> [What to produce]: Copy the text lines of every item below word for word, leaving out the pictures.

> [Raw data]:

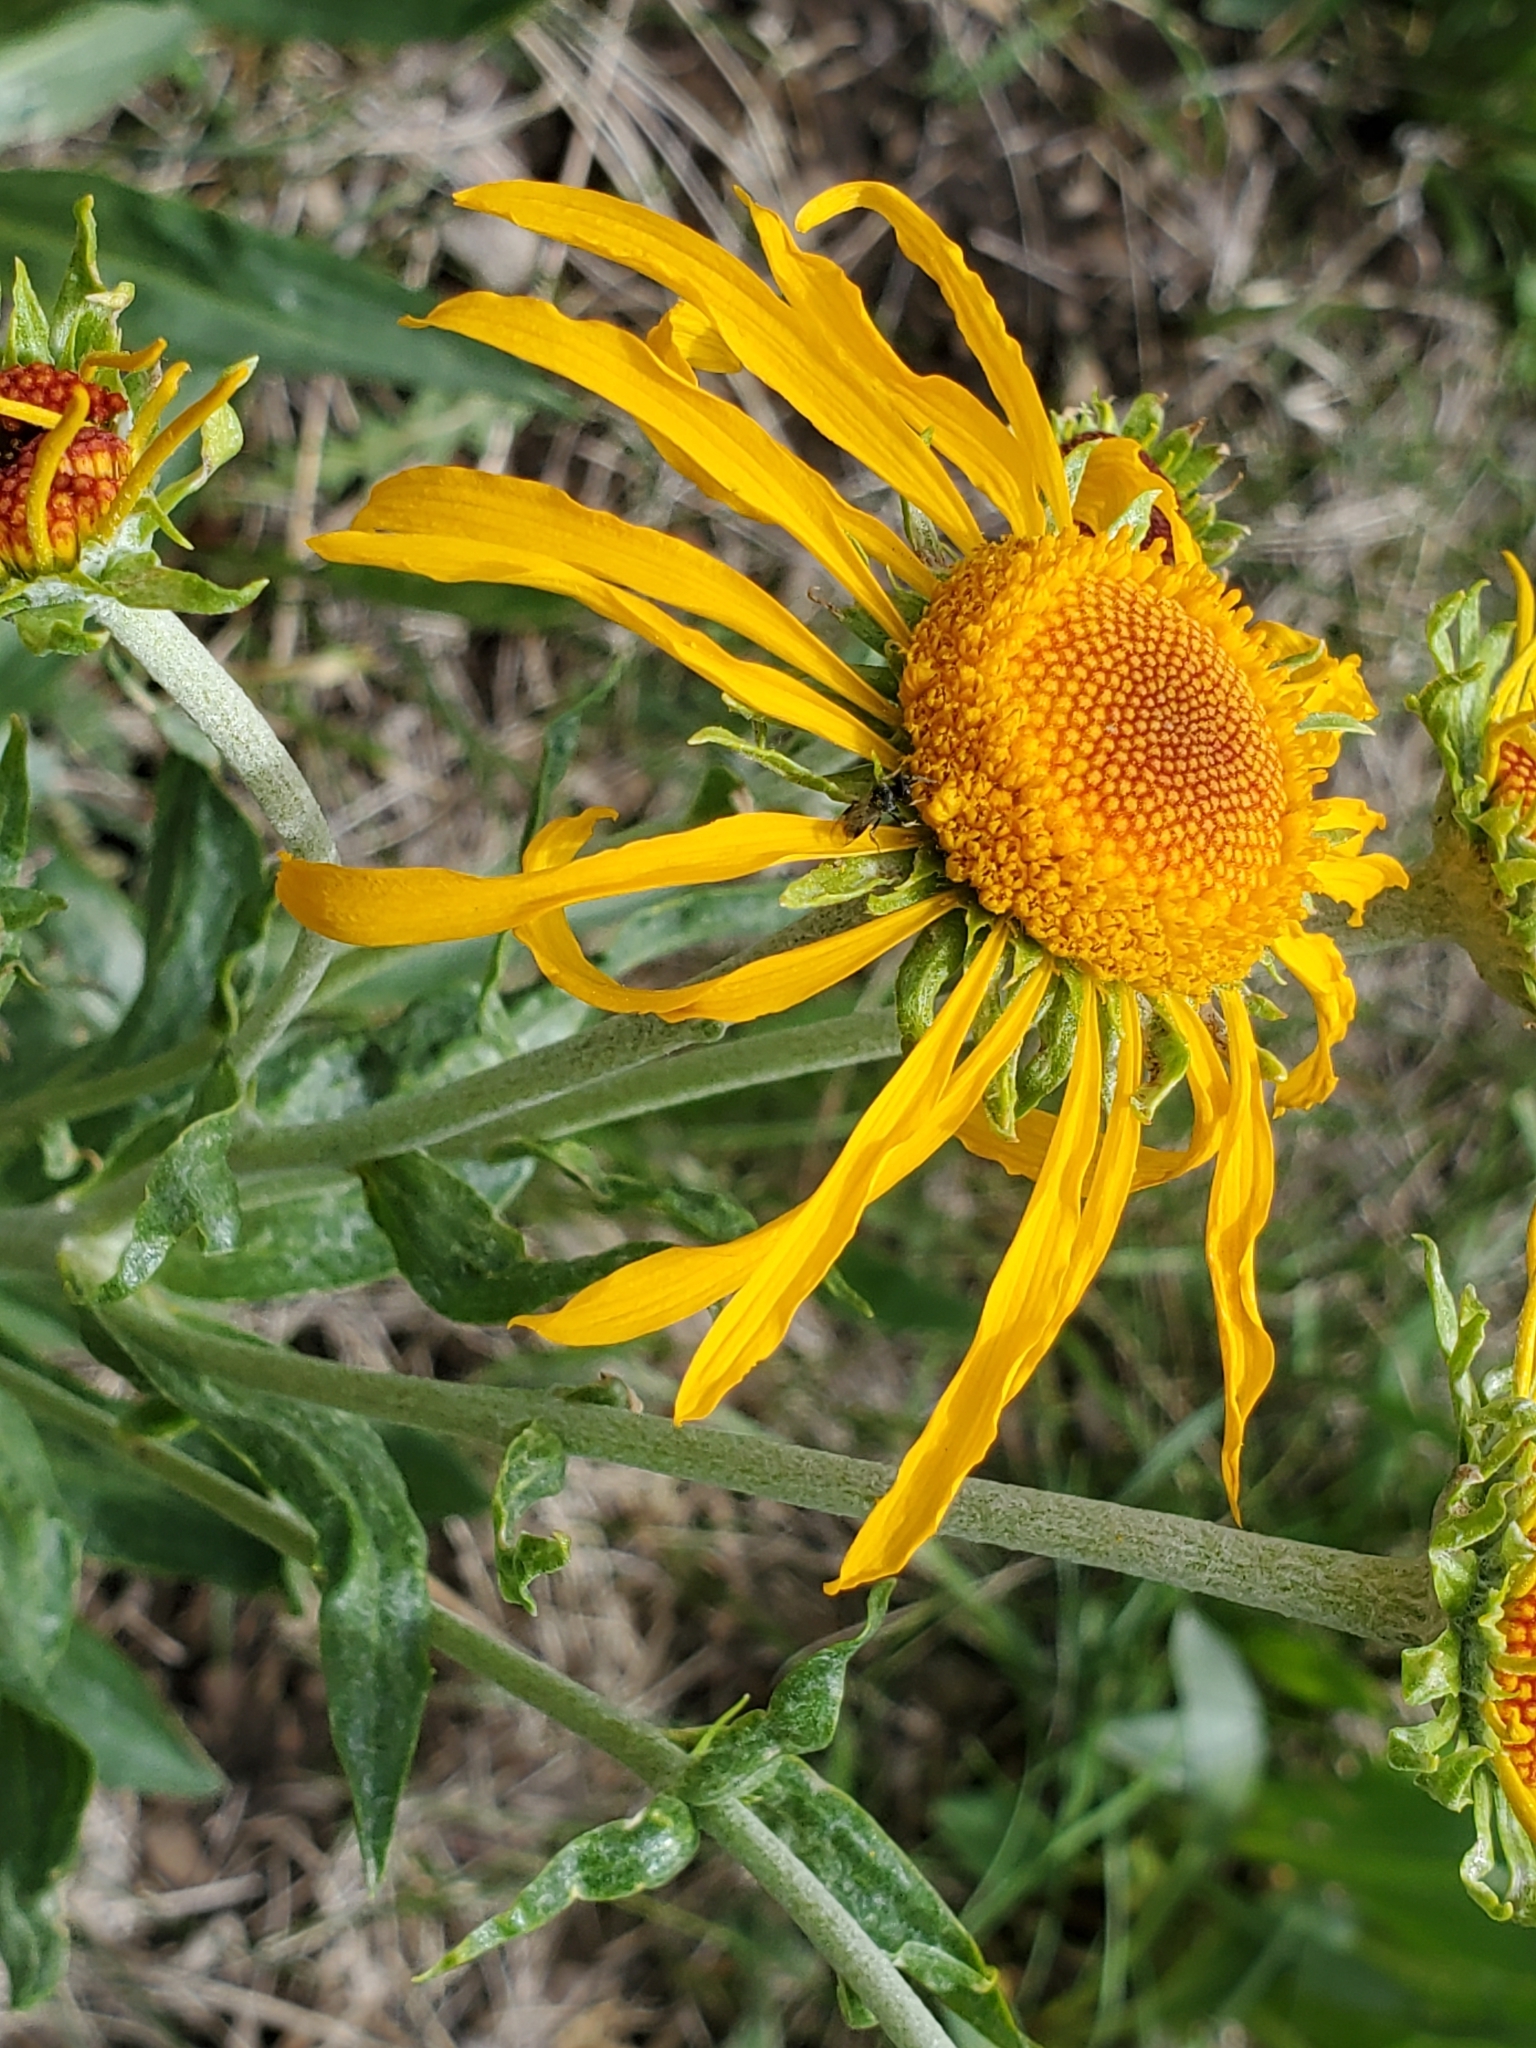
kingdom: Plantae
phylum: Tracheophyta
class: Magnoliopsida
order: Asterales
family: Asteraceae
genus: Hymenoxys
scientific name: Hymenoxys hoopesii
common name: Orange-sneezeweed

> [Written reply]:
kingdom: Plantae
phylum: Tracheophyta
class: Magnoliopsida
order: Asterales
family: Asteraceae
genus: Hymenoxys
scientific name: Hymenoxys hoopesii
common name: Orange-sneezeweed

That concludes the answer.